** Opening READING TEXT block **

Your Daddy awoke me and your brothers and sisters to witness a morning snow. I moved from the bed begrudgingly...I had a goal to sleep most of the morning away.  I slowly approached the front window, still half asleep, but I have to admit, it was beautiful witnessing the snowflakes slowly cascading to the frozen ground.  Beauty, I thought. I haven’t seen beauty in a while. (Have I even been looking for it?). Your brothers and sisters were so excited about the weather.  They quickly dressed in mismatched layers and raced hurriedly out the door to play in the phenomen of snow in the south. It very rarely ever snows here. And you missed it. Or did you?  It was your little big brother’s “first snow,” too.

At first I made an attempt at going back to bed. Today was going to be a very sad and very hard day.  I wanted to push my anxiety and disappointment back under the covers and bury myself underneath.  It didn’t work.  Something told me to arise once more to receive the gift of the snow.  I warmed myself a cup of apple cider, your Daddy lit a fire, and I sat and stared out the window for a long time begging to feel something other than sadness and endless longing.

I hoped your baby brother would offer me some comfort by allowing me to feel some movement within my womb. He seems so different than you...less active, more subtle. It often causes me to worry and constantly wonder if he is still alive.  The thought never leaves the back of my mind. You were such a busy baby...always moving and allowing me to enjoy your presence within me. However, I don’t want him to tie himself into a knot like you did.

** Closing READING TEXT block **

**TASKS**.
**A.** In the letter about the snow, why does the writer often worry about the baby brother? Answer in one to three sentences.
**B.** Give again the part of the letter about the snow starting with "I hoped your" and going on through "like you did.".
**C.** In the letter about the snow, what did the writer drink while sitting at the window?

** Opening DATA BELOW block **

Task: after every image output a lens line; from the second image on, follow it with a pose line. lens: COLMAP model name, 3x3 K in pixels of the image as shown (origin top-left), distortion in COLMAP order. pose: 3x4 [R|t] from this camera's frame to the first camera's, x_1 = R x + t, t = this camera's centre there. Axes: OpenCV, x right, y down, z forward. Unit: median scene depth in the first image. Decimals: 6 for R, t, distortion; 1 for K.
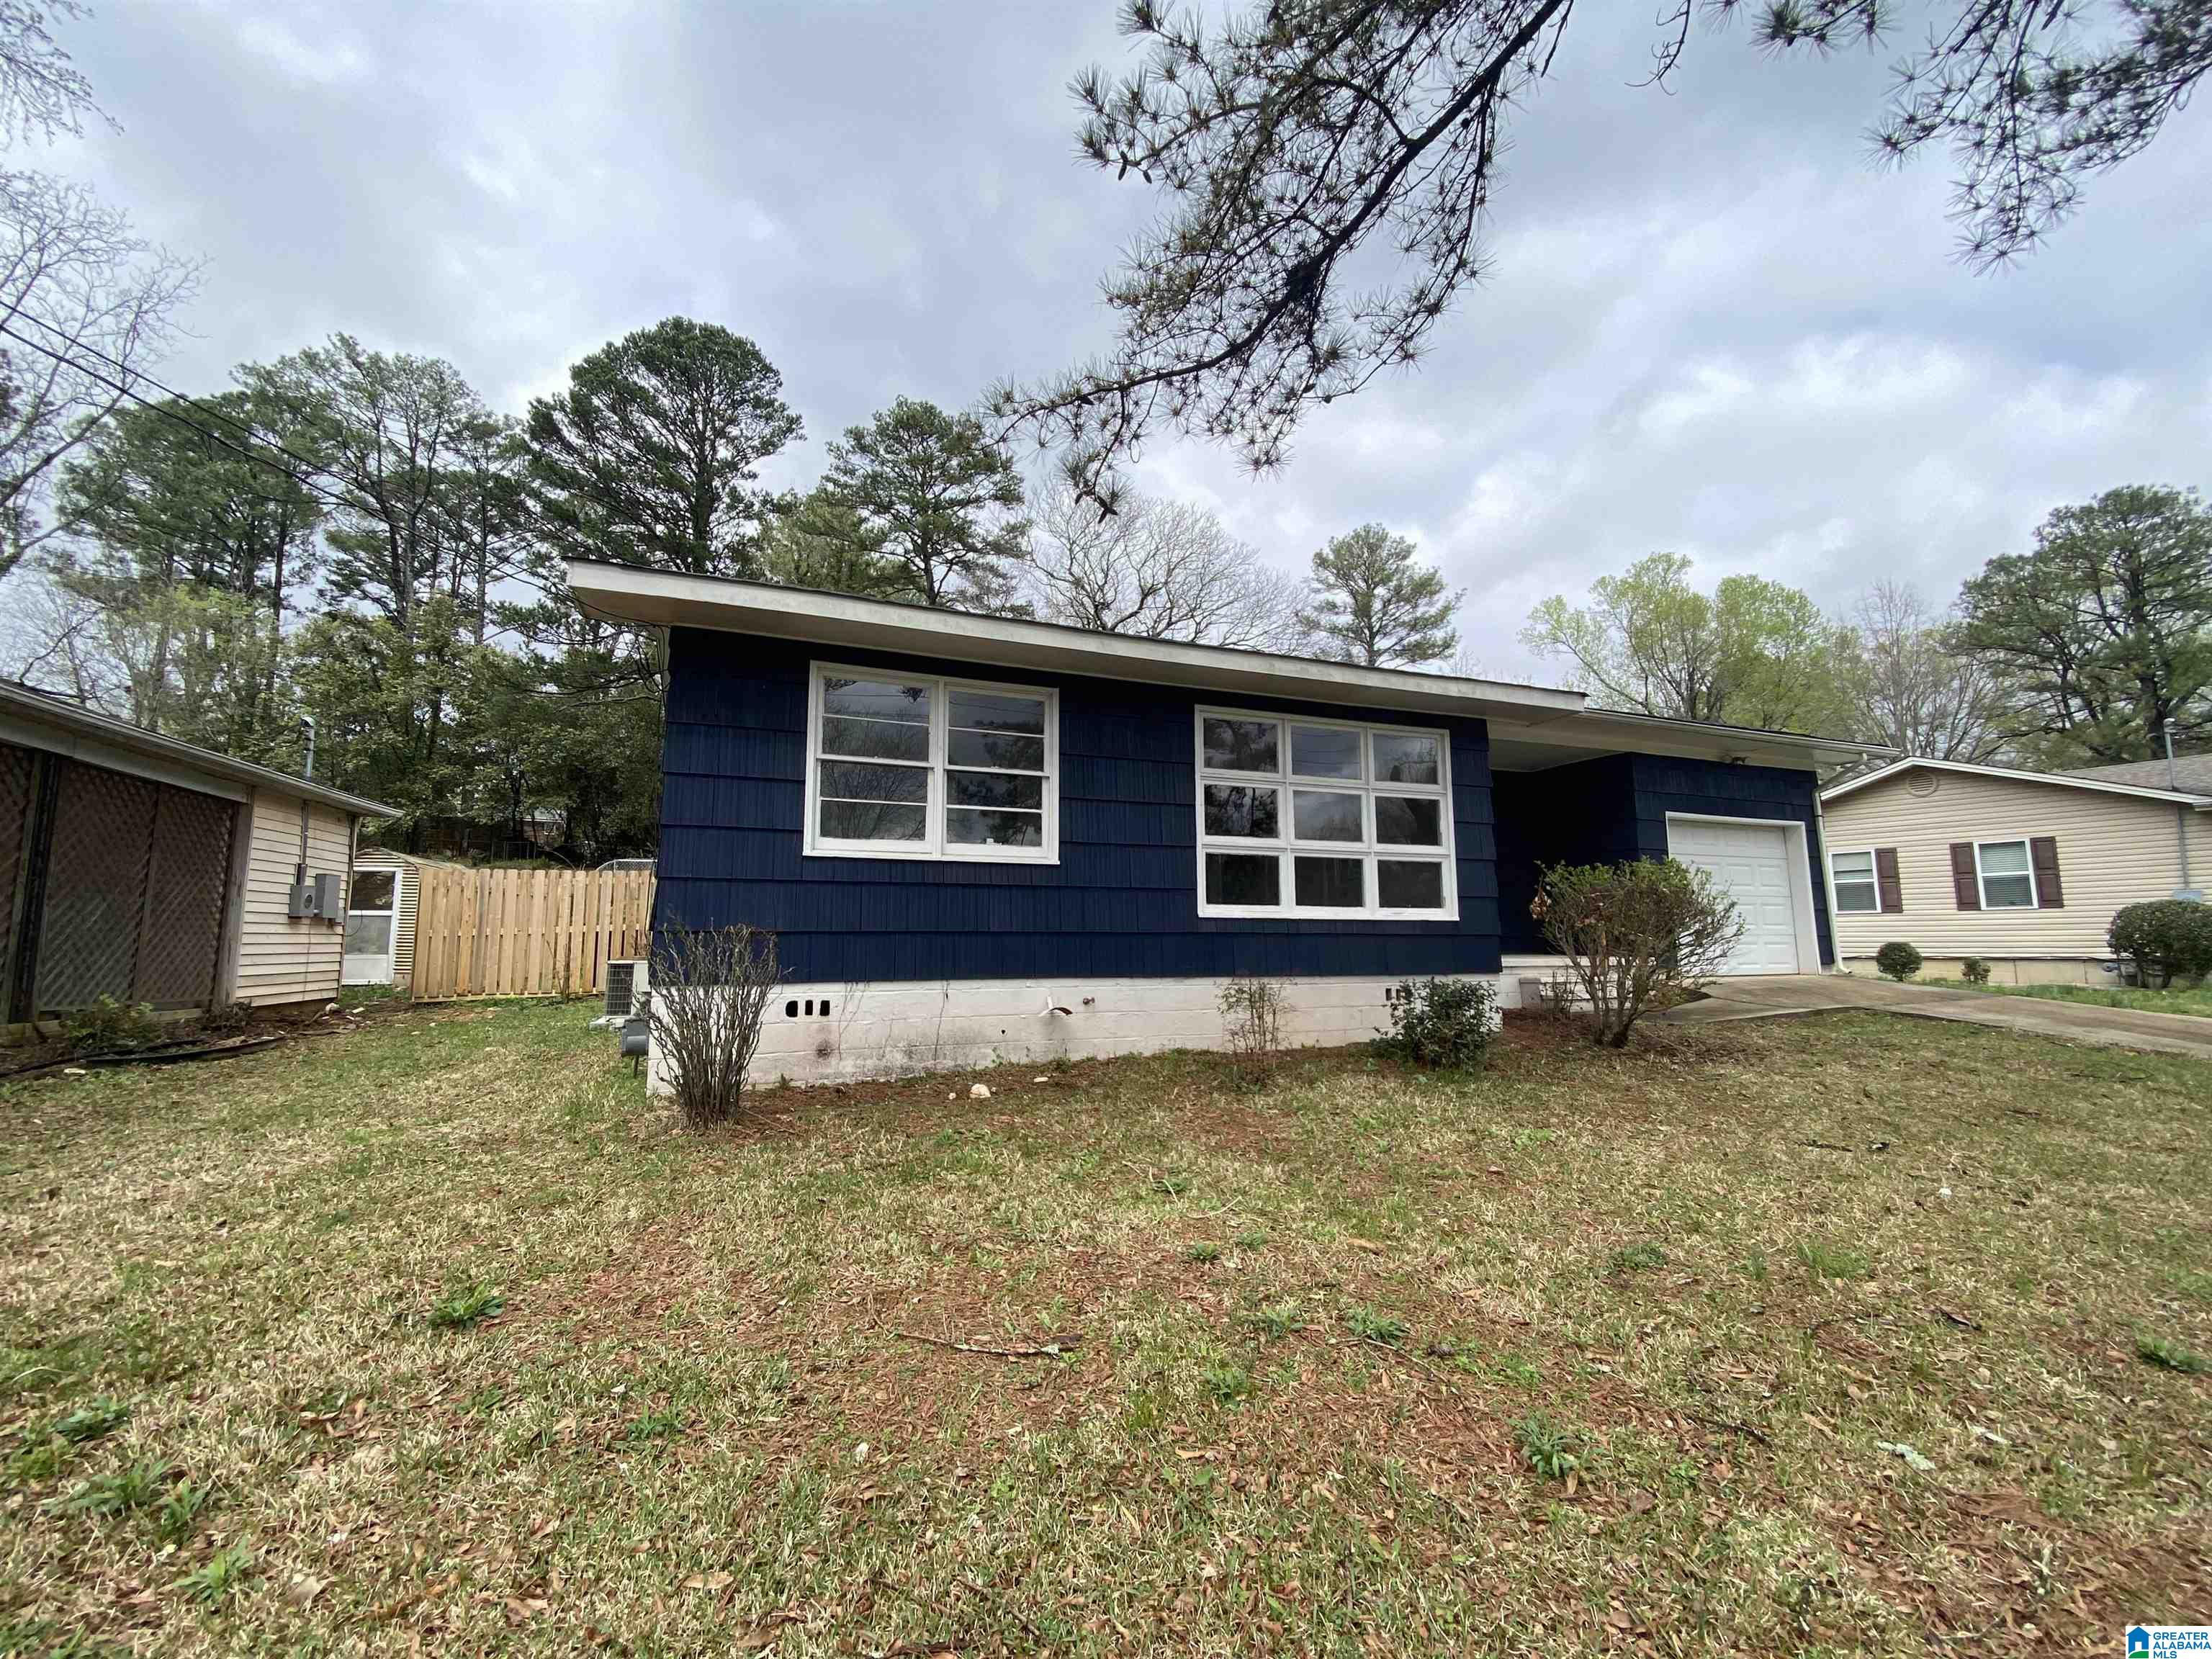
lens RADIAL K [[903.9, 0, 1106.0], [0, 903.9, 829.5], [0, 0, 1]] dist [0.014816, -0.018410]
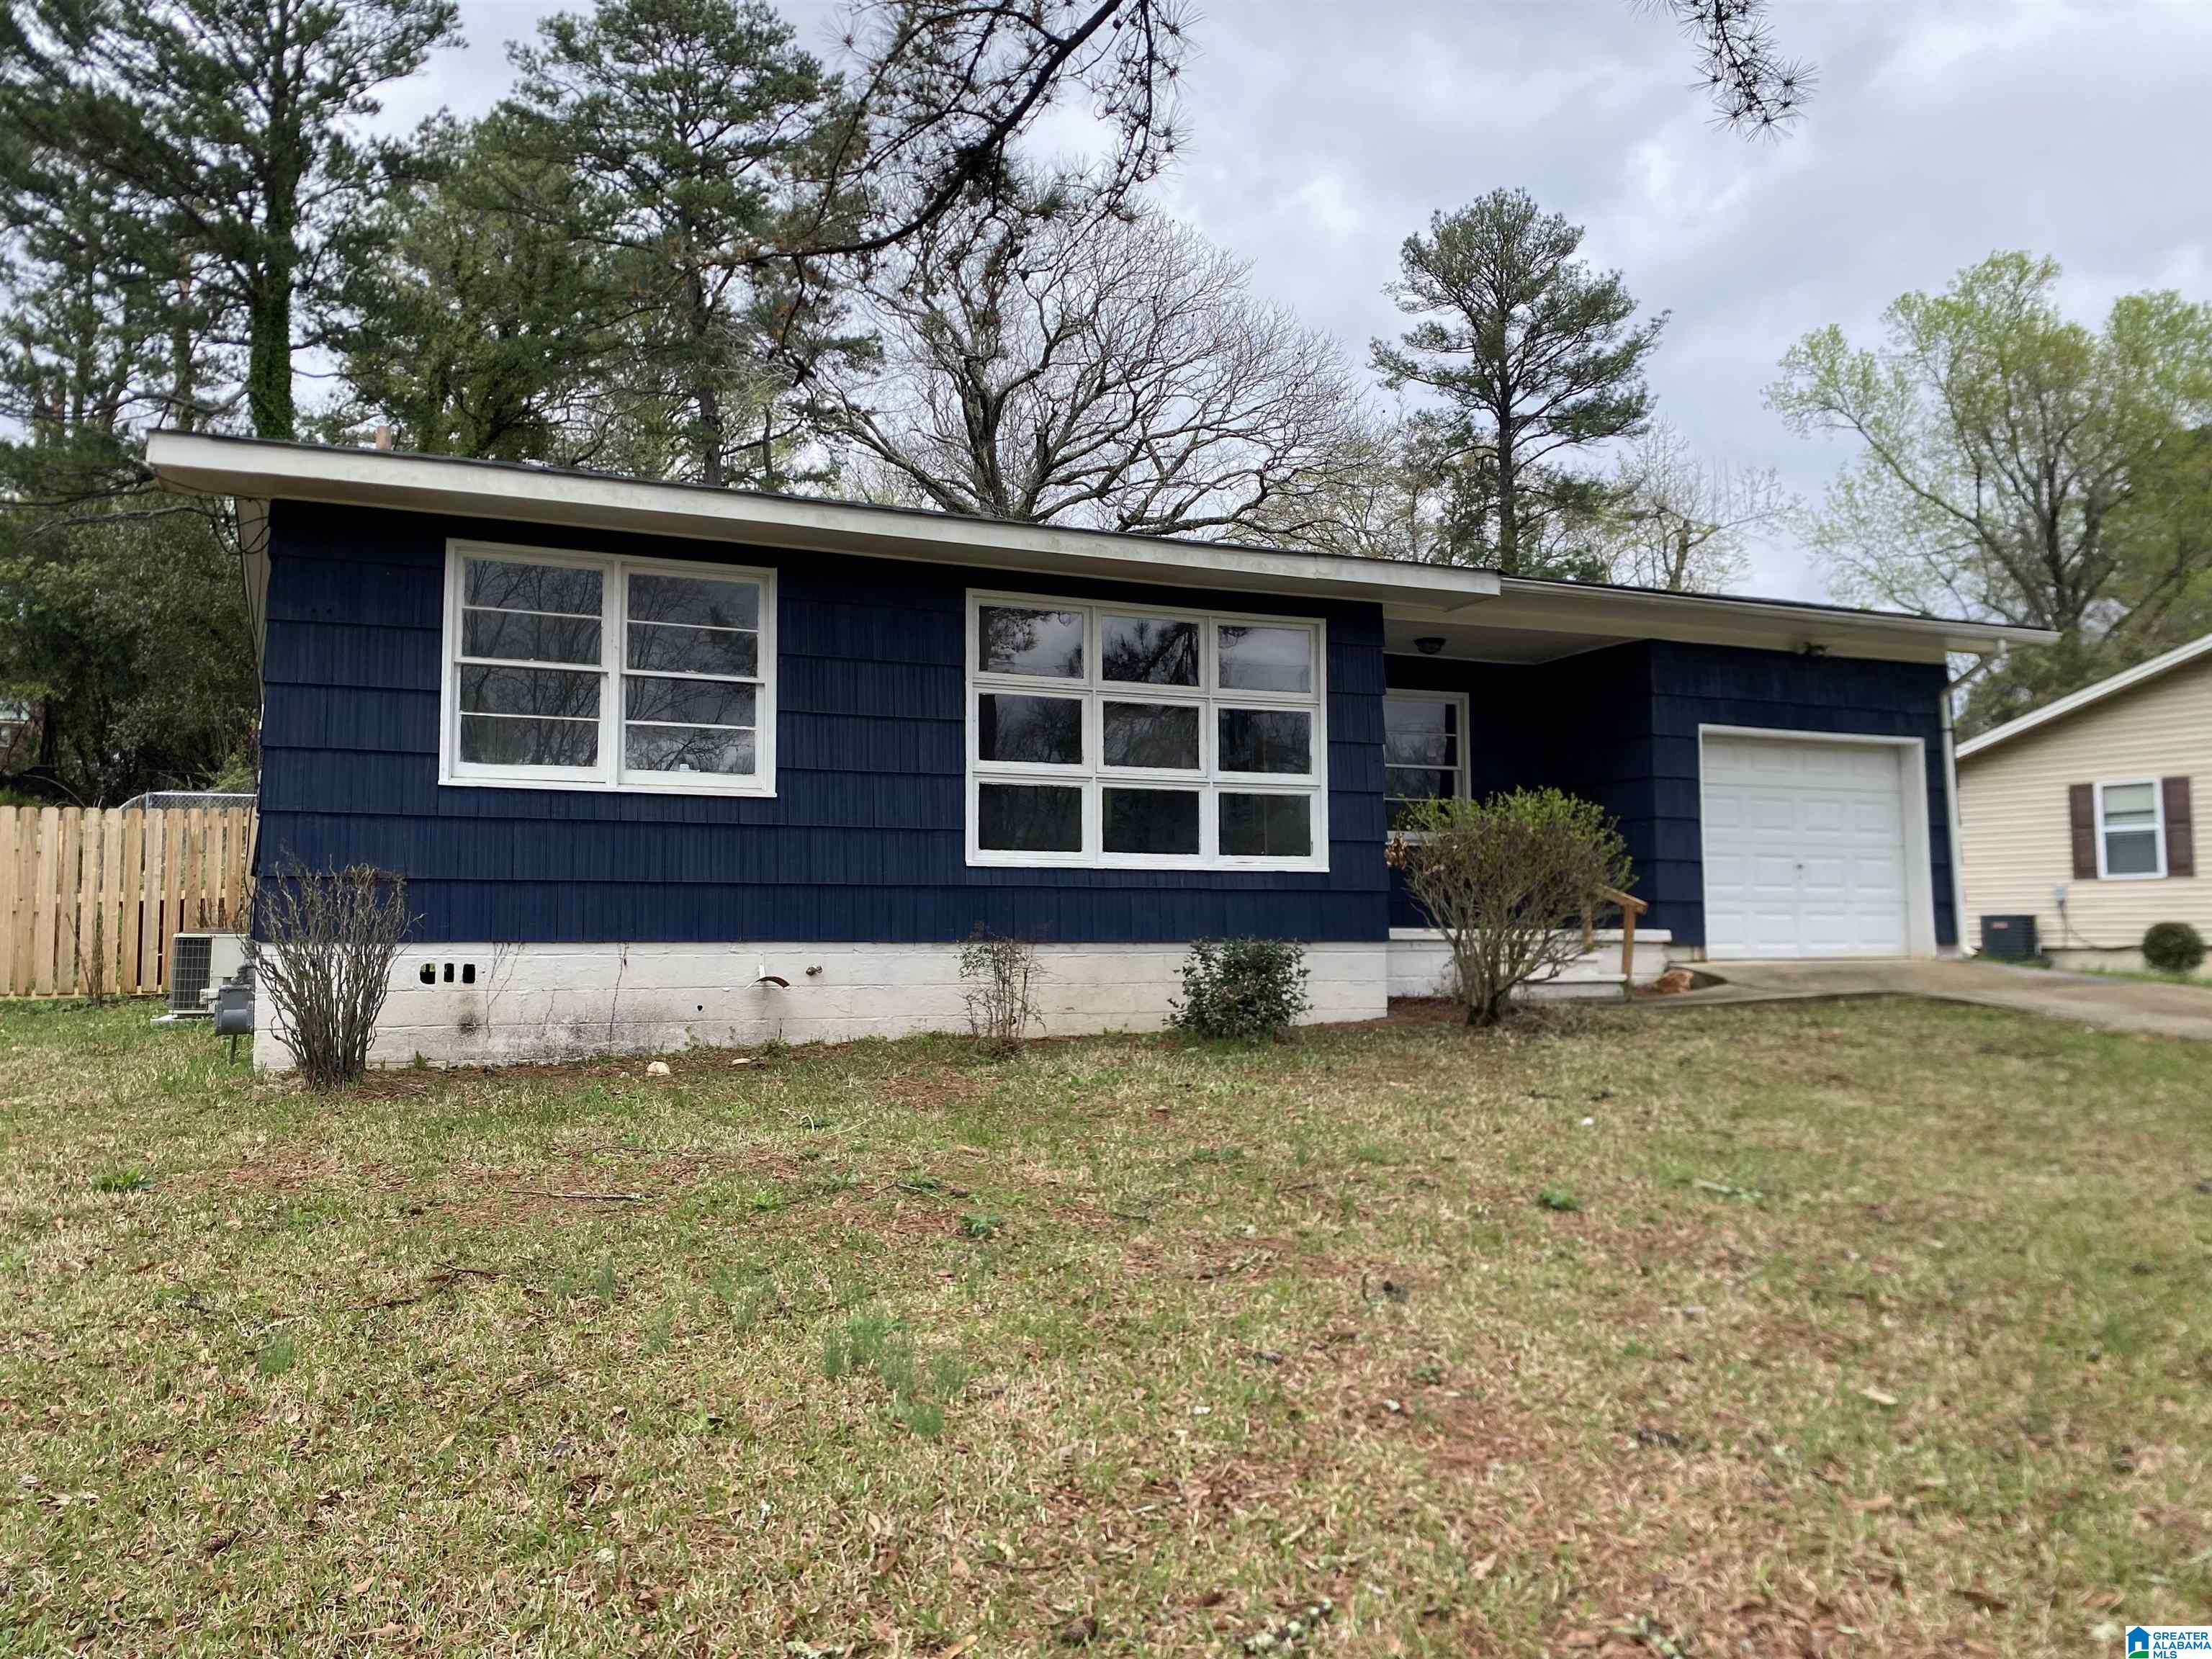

** Closing DATA BELOW block **

**OUTPUTS IN ORDER**.
**A.** The writer often worries because the baby brother seems less active and more subtle than "you" were. That makes the writer constantly wonder whether he is still alive, a thought that never leaves the back of the writer's mind.

**B.**
I hoped your baby brother would offer me some comfort by allowing me to feel some movement within my womb. He seems so different than you...less active, more subtle. It often causes me to worry and constantly wonder if he is still alive.  The thought never leaves the back of my mind. You were such a busy baby...always moving and allowing me to enjoy your presence within me. However, I don’t want him to tie himself into a knot like you did.

**C.** A cup of apple cider.